On this day: SA gives women the vote

By Alyce Taylor November 7, 2013
Reading Time: 2 Minutes Print this page
South Australia led the way, becoming the first colony to give women the vote.

ON TUESDAY MORNING, 18 December 1894, the division bells tolled 29, 30, 31… At 31, triumphant cries and applause echoed out of the South Australian parliament as tired campaigners celebrated. They had done it. South Australian women had won the right to vote by 31 votes to 14.

The bill had been debated until after midnight the previous evening. And, as with nearly every debate on the issue, women packed into the public gallery of SA’s parliament building to observe the proceedings.

South Australia among first in the world to grant women the vote

South Australia would be the first Australian colony to give women the vote, and only the fourth place in the world to do so, following New Zealand 18 months earlier. The bill that was passed also made South Australia the first place in the world where women could stand for elections. The right to stand for parliament and other liberal privileges was a clause that was attached to the Act by a councillor who had supposed that these additions would make the bill too radical for it to ever be passed. 

But the suffragists and sympathetic associates had been hard at work.
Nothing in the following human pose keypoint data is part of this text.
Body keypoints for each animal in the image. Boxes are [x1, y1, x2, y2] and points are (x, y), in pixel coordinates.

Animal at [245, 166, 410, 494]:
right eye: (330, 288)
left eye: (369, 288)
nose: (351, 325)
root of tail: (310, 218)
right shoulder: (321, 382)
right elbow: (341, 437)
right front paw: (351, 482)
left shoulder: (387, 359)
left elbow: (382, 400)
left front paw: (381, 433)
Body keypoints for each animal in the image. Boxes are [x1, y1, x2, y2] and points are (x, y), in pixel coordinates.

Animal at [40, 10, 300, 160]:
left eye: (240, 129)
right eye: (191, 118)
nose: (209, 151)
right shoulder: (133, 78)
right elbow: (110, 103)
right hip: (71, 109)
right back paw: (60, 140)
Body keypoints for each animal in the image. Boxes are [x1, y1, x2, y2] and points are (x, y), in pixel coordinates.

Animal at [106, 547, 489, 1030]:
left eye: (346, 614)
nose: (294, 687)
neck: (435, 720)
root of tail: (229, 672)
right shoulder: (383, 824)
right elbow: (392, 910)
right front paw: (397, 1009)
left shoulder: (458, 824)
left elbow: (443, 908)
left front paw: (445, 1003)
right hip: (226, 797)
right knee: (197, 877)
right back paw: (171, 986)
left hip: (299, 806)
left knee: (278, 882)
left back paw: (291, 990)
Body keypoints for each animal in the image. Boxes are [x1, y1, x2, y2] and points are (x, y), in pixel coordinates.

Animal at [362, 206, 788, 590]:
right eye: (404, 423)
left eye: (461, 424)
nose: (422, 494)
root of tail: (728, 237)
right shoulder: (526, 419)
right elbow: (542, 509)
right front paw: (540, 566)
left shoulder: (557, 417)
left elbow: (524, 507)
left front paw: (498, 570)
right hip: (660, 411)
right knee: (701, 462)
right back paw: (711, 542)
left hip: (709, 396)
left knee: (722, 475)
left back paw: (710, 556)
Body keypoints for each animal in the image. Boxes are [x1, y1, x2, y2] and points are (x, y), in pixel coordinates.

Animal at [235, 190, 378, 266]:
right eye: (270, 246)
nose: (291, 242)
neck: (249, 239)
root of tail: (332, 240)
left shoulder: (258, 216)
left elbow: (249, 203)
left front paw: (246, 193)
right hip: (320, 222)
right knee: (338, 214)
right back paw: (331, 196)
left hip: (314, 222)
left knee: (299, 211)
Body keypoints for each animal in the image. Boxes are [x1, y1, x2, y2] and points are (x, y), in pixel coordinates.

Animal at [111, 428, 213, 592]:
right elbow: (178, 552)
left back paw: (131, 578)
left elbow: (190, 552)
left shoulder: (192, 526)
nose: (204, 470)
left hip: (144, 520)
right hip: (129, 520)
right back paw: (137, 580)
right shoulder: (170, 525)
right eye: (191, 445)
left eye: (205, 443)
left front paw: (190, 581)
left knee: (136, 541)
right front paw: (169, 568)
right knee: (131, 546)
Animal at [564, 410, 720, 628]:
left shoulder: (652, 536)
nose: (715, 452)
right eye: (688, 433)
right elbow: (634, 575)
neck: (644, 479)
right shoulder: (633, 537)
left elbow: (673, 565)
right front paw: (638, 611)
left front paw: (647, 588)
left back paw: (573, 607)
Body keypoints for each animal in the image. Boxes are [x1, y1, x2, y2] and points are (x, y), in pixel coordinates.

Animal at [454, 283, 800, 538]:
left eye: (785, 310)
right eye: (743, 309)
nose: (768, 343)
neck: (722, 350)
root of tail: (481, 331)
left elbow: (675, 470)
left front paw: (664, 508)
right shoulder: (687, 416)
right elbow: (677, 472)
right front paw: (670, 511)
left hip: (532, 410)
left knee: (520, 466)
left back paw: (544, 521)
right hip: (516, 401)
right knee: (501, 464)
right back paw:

They had produced before parliament a few months earlier a massive petition containing 11,600 signatures on a long series of pages pasted together. The final roll measured 122m. This lengthy petition had stirred up great interest across the colony and had made the suffragists impossible to ignore.

The bill that gave women the right to vote was officially enacted on 2 February 1895, when it was signed by Queen Victoria. Women would use their new rights for the first time in 1896 arriving in masses to vote.

Suffragette movement in Australia

“It was certainly a momentous occasion. But although women won the right to vote historically quite early compared to the rest of the world, the role that women had in really shaping politics came much later,” says Dr Kathy MacDermott from the Women’s Electoral Lobby, Australia.

“Feminism has been a continuous movement,” she says, rather than a series of single events. 

It was however not until 1959 that a woman was elected to South Australian state government, although Edith Cowan was elected to the Western Australian Legislative Assembly in 1921.

Nonetheless, SA has remained at the forefront of political leaps for Australian women. Most recently in 2010, Julia Gillard who grew up in Adelaide, SA, became the first female Australian prime minister. 

NOTE: Indigenous Australians

While the right to vote in South Australia was extended to Indigenous men and women in 1895, they were not actively encouraged to enrol, and in 1902, under the Commonwealth Franchise Act, this right was revoked for any Aboriginal person not already enrolled.

In 1962, the Commonwealth Electoral Act gave Indigenous Australians the right to enrol and vote at federal elections, but enrolment was not compulsory. It was not until 1967 that Indigenous Australians were recognised as Australian citizens and given full citizenship rights.